Continuemos en esta época y miremos a los lados, los versos de González de Berceo se cuentan como parte de la literatura clásica hispánica, así como el Libro del buen amor del Arcipreste de Hita. En la Edad Media puede decirse que la autoría no era algo de lo cual uno podía presumir ostentosamente, dado que con facilidad uno era tildado de vanidoso y poco humilde, es decir, mal cristiano. Había que dedicar la obra a un rey o noble, o mejor aún, a Dios, para así justificar el esfuerzo invertido en la obra artística. Poco después, en el siglo XVI seguimos reconociendo esta tendencia en un ejemplo significativo, Sor Juana, poetisa a la que todavía le cuesta aceptar como cualquier otra etiqueta, que es una autora.

¿Esta (falsa) modestia era motivada por cuestiones sociales y religiosas? ¿Podríamos imaginarnos en nuestros días comprar un libro de un autor desconocido? A menos que sea una peculiaridad, esto es, por supuesto, posible. Pero si no tratara de ello, en nuestros días parecería sospechoso ver un libro nuevo donde el autor no diera la cara –o mejor dicho, el nombre. Y no es que la portada que lleva el nombre de Orhan Pamuk asegure la existencia del autor turco. Pero ya dice mucho de nuestra concepción de qué es un libro: una producción artística adjudicada a uno (o varios autores) que se anuncian explícitamente en la portada[1]. Y al definirlo de esta manera tan poco teórica sino más bien práctica quiero resaltar el hecho de que creemos (1) que los libros los escribe alguien que es el autor y (2) que este sujeto es el creador del contenido de la obra. Es decir, Juan Rulfo creó a Pedro Páramo, le formó una vida, un pasado, un cuerpo. Y esto no es más que producto de él. Por eso, si se descubriera que Juan Rulfo en realidad no escribió Pedro Páramo, sino que fueron –por ejemplo– tres personas distintas no sólo causaría revuelo entre la infinidad de críticos que estudian su obra sino también en los intelectuales. El público lector quizás lo vería como una tomada de pelo y pudiera suceder que algún rulfiano dijera que son patrañas las acusaciones aunque hubiese pruebas contundentes. Pero más no pasaría.
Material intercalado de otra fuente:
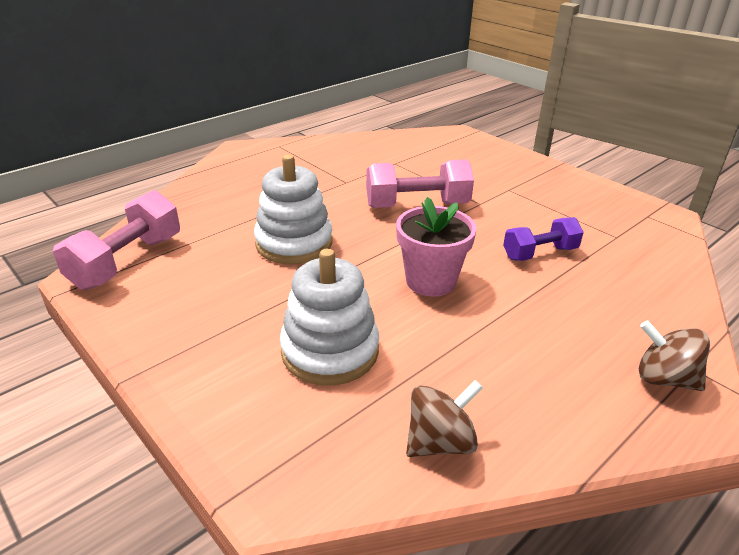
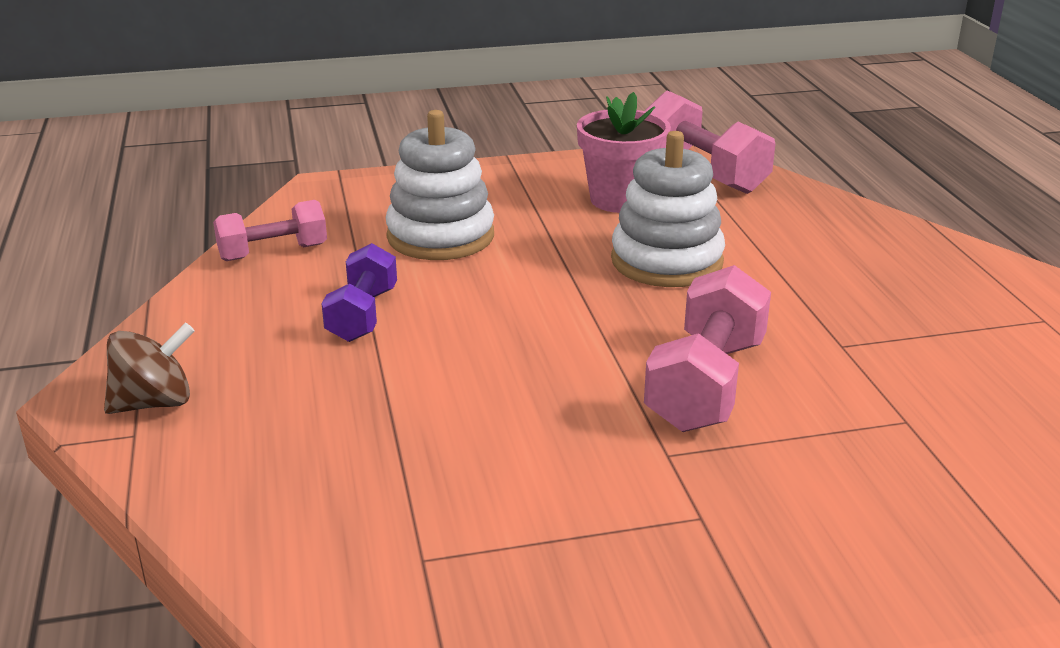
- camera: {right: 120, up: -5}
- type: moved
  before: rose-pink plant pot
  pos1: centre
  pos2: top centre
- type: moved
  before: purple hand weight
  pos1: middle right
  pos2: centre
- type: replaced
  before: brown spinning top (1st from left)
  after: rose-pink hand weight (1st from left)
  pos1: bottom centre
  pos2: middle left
No obstante, si hipotéticamente Rulfo viviera ahora, y la novela estuviera “fresquita” y algo semejante ocurriera, a saber, que Paz fuera el autor, por ejemplo, en esta situación la respuesta del público y mundo literario cambiaría notablemente porque comenzaría una cacería de brujas. Los críticos defenderían a uno, acusarían al otro y las editoriales tendrían que esclarecer el problema antes de verse manchadas por un caso de plagio en su colección selecta de obras o tener que indemnizar a alguien en su defecto.



[1] Quizás como buena excepciones que confirman la regla debemos mencionar a las historietas y a los guiones de series cuya difusión es masiva. Si bien, ambas manifestaciones no son categorizadas como “libros” en un sentido tradicional, sí son manifestaciones que un inicio fueron escritas y ya paulatinamente se incorporan a la crítica literaria. Las historietas de superhéroes como Batman, Superman, Ironman varían en ocasiones sus autores y/o dibujantes. Las segundas sufren cambios más drásticos debido a su finalidad mercadotécnica. Es decir, son de autoría abierta.